Inorganic ED can be traced back to a psychological states or conditions, such as stress, anxiety or depression and are equally important. Believe it or not, psychological conditions can mimic organic causes of ED.

4) What are the treatment options?

There are many options for the management of ED, each tailored to the specific cause.
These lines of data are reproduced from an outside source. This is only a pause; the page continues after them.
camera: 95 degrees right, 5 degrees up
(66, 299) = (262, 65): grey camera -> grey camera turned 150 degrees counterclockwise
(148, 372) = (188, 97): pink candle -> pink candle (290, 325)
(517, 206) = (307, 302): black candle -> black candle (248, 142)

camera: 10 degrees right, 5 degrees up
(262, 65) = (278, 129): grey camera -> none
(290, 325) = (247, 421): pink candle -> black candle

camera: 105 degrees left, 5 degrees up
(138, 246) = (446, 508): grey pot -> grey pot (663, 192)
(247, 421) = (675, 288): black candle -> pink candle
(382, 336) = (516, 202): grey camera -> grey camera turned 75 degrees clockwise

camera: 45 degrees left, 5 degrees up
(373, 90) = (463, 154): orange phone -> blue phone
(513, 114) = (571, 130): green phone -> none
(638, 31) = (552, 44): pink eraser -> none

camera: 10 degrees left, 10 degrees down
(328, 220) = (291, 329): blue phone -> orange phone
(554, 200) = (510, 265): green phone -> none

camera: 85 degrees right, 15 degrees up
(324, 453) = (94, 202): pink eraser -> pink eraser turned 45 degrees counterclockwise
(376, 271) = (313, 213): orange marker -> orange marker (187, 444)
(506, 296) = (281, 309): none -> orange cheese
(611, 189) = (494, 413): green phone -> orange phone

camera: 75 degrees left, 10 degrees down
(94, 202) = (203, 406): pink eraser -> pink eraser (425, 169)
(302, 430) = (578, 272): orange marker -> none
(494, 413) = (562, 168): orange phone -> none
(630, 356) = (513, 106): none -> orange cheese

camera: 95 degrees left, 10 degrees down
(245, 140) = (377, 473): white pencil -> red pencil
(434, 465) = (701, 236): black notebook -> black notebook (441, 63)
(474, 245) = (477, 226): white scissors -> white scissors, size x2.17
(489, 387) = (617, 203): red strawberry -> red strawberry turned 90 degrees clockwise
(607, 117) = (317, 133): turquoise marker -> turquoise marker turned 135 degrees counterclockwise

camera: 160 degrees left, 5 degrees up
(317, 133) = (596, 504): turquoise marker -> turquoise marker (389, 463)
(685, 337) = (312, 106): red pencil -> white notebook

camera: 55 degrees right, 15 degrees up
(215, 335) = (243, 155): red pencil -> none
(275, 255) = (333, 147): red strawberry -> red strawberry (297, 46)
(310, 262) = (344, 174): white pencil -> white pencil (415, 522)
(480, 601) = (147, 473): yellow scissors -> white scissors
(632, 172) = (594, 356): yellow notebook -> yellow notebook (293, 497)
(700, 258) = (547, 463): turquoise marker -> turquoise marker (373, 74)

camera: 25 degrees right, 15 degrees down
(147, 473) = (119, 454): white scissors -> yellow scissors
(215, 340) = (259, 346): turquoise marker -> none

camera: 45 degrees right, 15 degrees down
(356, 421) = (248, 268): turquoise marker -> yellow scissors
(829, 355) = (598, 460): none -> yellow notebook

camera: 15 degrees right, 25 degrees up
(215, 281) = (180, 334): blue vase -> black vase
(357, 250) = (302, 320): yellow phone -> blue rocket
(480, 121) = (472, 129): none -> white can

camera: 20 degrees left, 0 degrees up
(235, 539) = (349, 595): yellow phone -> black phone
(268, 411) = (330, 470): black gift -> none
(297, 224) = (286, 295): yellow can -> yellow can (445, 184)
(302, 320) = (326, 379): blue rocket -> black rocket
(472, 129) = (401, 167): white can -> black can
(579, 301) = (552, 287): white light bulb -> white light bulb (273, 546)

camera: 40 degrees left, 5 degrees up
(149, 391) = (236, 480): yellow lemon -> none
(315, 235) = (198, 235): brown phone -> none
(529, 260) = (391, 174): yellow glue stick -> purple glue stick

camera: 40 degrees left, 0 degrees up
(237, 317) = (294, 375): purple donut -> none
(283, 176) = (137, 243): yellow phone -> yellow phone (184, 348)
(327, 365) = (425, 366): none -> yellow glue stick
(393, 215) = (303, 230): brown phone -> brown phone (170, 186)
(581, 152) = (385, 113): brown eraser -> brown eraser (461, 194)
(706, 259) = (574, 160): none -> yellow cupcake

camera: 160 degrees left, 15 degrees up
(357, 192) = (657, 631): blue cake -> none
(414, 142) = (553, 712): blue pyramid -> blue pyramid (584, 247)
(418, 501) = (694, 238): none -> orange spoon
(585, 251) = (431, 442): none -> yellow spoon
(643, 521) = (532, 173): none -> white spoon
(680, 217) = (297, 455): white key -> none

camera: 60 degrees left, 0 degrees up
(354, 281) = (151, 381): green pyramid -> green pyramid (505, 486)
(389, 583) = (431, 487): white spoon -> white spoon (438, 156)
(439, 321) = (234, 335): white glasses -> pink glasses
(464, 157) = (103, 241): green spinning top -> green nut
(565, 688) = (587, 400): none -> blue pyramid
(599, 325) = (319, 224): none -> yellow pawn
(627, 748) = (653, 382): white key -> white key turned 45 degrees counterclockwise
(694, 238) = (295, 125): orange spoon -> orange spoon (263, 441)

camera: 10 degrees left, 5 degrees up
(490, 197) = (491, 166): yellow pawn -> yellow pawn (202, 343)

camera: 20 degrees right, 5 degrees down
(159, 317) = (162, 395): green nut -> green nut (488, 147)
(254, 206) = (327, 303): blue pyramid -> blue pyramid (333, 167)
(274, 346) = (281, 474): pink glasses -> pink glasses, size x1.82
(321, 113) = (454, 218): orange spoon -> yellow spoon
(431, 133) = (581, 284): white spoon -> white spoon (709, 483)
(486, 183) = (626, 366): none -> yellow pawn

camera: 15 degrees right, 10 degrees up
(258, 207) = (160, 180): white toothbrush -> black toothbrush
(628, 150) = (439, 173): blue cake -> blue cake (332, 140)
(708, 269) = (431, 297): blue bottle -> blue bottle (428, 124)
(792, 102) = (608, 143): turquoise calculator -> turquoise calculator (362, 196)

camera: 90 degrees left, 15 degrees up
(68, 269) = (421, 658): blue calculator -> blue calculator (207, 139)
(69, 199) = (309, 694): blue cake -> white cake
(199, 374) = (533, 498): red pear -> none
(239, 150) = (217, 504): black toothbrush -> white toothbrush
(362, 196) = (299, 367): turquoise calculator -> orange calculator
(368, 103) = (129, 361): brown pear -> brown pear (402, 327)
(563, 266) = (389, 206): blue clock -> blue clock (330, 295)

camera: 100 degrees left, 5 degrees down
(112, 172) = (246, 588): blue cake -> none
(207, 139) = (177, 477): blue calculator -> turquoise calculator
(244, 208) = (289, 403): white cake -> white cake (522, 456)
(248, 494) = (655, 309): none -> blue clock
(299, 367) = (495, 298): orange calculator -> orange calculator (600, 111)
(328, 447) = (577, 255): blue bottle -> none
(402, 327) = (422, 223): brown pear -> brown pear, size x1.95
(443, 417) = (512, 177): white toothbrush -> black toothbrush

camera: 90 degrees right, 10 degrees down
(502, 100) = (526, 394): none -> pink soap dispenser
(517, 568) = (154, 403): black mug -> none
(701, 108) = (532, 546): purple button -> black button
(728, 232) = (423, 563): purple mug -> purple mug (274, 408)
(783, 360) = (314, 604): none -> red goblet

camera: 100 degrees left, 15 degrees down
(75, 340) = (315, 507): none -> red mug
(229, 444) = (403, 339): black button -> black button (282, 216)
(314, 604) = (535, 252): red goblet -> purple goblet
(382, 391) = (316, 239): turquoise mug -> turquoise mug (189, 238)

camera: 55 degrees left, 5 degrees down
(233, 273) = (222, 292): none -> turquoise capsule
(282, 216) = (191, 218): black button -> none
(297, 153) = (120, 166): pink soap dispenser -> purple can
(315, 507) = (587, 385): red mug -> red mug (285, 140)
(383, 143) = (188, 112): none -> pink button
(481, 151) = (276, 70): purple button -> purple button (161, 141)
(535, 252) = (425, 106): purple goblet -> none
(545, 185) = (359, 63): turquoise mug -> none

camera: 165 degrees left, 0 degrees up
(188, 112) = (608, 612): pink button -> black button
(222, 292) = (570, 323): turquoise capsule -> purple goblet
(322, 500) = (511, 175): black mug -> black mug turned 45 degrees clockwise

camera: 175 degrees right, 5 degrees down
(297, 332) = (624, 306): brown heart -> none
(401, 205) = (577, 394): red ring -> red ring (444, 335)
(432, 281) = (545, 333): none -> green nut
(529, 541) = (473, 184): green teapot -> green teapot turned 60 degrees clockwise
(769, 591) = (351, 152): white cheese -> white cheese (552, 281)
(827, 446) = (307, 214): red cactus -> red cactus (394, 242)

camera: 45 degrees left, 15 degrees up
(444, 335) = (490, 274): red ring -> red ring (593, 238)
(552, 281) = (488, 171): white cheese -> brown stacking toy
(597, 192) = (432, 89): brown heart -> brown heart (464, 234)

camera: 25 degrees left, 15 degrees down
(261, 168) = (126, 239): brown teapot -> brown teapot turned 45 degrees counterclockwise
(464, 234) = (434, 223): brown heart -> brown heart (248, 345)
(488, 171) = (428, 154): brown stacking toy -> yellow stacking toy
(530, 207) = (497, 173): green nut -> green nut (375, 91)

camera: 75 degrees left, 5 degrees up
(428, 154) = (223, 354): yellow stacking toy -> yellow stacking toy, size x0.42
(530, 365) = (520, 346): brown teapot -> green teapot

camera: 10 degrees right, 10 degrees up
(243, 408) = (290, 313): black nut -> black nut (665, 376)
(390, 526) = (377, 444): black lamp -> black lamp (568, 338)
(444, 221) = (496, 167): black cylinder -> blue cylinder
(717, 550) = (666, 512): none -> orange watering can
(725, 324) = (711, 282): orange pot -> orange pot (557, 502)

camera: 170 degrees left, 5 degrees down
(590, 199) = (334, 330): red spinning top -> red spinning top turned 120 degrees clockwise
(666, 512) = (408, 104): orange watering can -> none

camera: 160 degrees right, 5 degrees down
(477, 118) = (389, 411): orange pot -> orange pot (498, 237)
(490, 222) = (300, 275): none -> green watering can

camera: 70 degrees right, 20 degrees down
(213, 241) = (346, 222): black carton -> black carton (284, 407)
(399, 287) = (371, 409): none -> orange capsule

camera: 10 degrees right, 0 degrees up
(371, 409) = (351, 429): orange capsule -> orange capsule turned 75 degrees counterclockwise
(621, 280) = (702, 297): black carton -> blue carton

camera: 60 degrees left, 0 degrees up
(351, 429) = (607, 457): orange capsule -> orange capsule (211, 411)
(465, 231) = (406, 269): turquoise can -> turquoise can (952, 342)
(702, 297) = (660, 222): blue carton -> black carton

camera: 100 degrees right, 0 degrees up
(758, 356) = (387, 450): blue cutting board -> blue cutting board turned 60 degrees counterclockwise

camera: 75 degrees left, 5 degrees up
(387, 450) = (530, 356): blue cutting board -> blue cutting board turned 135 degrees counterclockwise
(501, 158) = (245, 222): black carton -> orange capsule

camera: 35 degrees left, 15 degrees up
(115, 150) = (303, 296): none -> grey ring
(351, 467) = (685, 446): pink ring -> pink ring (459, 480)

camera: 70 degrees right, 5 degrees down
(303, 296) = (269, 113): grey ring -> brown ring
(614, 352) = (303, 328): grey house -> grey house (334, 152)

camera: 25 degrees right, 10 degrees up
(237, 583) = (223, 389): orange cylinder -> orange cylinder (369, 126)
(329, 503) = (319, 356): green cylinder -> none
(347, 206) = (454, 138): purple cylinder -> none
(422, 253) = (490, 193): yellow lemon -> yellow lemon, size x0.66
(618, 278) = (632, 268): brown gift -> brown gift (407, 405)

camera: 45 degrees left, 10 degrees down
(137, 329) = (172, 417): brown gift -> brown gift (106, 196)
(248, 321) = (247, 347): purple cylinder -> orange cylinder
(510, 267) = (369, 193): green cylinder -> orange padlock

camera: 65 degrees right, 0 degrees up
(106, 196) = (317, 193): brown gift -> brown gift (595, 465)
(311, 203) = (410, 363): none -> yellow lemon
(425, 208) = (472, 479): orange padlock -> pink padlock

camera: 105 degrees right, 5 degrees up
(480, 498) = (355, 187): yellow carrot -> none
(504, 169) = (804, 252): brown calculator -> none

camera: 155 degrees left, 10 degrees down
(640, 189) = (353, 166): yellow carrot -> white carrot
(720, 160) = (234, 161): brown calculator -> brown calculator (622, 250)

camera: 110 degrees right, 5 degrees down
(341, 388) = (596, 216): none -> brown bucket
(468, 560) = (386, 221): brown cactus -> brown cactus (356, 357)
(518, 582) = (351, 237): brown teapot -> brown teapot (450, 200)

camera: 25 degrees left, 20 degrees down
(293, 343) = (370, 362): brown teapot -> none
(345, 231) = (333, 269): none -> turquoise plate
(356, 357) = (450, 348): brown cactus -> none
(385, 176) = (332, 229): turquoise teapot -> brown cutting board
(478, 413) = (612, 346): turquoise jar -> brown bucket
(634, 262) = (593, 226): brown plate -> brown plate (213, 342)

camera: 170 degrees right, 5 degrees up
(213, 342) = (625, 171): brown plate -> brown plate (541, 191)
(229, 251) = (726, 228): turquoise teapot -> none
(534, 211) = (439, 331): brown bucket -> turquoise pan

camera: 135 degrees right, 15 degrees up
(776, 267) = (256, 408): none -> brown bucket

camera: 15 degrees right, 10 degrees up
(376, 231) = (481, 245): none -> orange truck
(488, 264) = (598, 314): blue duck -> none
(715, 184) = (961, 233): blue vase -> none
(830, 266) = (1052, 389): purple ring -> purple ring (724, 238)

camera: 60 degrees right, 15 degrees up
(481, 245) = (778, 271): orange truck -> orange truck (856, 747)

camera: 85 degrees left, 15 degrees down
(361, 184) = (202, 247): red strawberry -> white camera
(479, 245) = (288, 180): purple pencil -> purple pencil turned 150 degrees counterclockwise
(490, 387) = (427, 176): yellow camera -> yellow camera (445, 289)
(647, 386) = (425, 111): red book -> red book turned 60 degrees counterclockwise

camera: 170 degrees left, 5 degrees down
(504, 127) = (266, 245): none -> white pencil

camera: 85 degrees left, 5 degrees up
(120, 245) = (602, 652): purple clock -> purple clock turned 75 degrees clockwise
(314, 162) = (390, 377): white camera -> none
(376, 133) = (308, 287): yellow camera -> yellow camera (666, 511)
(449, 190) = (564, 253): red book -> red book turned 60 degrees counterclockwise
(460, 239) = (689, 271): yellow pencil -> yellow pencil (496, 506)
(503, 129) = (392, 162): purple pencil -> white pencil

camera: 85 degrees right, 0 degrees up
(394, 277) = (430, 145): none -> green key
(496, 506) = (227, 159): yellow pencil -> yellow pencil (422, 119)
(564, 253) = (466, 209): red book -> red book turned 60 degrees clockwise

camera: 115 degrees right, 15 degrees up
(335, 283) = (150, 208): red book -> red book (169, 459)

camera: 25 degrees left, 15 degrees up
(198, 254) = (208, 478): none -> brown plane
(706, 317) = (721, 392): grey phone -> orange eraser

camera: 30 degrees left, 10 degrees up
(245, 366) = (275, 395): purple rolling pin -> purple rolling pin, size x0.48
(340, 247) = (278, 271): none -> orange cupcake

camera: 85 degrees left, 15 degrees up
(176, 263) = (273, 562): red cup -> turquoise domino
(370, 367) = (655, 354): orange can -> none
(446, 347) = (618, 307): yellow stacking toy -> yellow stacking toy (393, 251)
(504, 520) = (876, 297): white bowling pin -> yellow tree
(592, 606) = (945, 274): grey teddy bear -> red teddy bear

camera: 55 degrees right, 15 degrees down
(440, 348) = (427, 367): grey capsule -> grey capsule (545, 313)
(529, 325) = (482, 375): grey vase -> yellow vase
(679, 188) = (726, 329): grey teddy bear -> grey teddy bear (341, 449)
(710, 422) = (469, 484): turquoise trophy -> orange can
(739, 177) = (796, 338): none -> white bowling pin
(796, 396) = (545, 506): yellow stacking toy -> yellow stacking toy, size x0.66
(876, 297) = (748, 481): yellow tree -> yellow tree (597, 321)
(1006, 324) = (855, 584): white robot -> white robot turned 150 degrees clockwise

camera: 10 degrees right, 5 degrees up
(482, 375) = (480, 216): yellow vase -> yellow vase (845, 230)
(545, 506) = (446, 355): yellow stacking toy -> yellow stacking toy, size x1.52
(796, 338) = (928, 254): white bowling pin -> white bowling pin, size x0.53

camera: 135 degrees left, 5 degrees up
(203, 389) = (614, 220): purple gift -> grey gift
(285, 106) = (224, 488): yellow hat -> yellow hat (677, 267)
Treatment options include:

  • Counseling (Inorganic ED)
  • Pills (Viagra, Cialis, and Levitra, a family of drugs that help maintain an erection by keeping the penis engorged with blood)
  • Injectable therapies (Trimix, Prostaglandin, etc.,) when pills are unsuccessful
  • Suppositories (MUSE) these are medications that are inserted into the penis
  • Penile devices (Penile pumps, penile prosthetics)- when all other medical therapy options have been exhausted

5) What should you do if you think you are suffering from ED?   SEEK MEDICAL ATTENTION FROM A HEALTH PROFESSIONAL ASAP! You may start with your primary care physician who will begin the evaluation to assess for the more dangerous causes (heart and vascular disease) of ED. After this, you may be referred to a Urologist.

Dr. Aisha Taylor is a urologist in training at Northwestern Memorial Hospital. Her research interests include chronic pelvic pain, interstitial cystitis and bladder dysfunction in patients with M.S. Her clinical interests include female urology, male reconstructive urology, pelvic floor reconstructive surgery and neurourology.